My siblings and I grew up housing insecure to the point where I often brought a plastic bag of clothes to school with me because of fear of eviction. Housing security isn’t theoretical for me, it is real for me. To tackle this crisis, I would:

ADD HOUSING—FOR EVERYONE—IN WEALTHY NEIGHBORHOODS: For years, our rezonings focused on adding apartments in lower-income areas—which often just led to higher-income people moving in, making communities less affordable, and often forcing out longtime residents.
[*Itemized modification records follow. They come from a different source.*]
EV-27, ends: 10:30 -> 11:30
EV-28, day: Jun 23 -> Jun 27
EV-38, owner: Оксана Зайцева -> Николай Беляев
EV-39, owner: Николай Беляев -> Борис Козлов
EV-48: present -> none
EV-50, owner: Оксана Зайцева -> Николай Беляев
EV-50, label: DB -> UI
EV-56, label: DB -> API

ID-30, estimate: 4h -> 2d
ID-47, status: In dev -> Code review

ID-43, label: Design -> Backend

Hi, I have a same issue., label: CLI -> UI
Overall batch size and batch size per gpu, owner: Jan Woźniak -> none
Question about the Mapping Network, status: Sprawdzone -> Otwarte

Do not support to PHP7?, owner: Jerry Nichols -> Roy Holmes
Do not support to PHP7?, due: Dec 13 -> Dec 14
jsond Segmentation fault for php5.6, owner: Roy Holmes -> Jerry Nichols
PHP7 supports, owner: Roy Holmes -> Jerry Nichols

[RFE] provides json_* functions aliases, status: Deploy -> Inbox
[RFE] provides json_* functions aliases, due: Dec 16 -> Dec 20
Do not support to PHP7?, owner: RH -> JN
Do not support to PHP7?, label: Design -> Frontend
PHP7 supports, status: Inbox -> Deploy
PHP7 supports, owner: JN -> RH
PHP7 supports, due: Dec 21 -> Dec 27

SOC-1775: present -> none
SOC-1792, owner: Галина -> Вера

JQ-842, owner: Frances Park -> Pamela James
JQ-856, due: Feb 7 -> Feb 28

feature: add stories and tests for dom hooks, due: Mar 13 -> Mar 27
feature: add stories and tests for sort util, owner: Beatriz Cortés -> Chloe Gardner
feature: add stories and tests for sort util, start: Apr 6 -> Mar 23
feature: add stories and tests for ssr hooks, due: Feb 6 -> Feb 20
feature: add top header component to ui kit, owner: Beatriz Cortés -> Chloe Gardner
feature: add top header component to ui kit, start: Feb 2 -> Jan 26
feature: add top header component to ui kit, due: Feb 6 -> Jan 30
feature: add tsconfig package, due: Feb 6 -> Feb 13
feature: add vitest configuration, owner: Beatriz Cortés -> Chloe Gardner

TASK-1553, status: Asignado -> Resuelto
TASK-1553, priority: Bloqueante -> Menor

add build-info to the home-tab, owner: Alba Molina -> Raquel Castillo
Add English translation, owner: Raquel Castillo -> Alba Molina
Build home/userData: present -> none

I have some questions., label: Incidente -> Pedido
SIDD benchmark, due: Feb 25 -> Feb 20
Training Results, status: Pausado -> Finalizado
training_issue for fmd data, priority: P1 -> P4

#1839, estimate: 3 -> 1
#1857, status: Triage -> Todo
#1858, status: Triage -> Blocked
Instead, we will build in wealthier areas with a high quality of life, allowing lower-and middle-income New Yorkers to move in

by adding affordable housing and eliminating the community preference rule in those areas, which prevents many New Yorkers from living in desirable neighborhoods.

REPURPOSE CITY OFFICE BUILDINGS: We will convert some City office buildings into 100% affordable housing by taking advantage of more City workers working from home and consolidating workers that will still be in-person to free up space.

ALLOW PRIVATE OFFICE BUILDINGS AND HOTELS TO BECOME HOUSING: The pandemic has unfortunately left many of our hotels and office buildings empty. In some cases, their owners want to convert the buildings to housing, but current City regulations make that either too expensive or too challenging. By making some zoning tweaks and other rule changes, we can facilitate conversions where appropriate and add desperately needed housing stock—particularly at hotels in the outer boroughs.

THINK BIG BY BUILDING SMALL: Outdated rules prevent New York developers from building the kind of small, cheaper micro-units that are common today around the world. Homeowners in single family zones are also prevented from legally leasing “accessory units” like “granny flats”. And single room

occupancy units, or SROs, and basement apartments are still illegal, despite their common use elsewhere. By allowing for all of these to be built or legally used, we will quickly add hundreds-of-thousands of affordable apartments.

GIVE FAITH-BASED INSTITUTIONS THE TOOLS TO PROVIDE HOUSING: Faith-based institutions have the social vision and local understanding to advance affordable and supportive housing projects with excess development rights on their own properties, but they also often do not have the financial or technical capacity to do so. We will partner with faith-based institutions across New York City to leverage these development rights for a public purpose.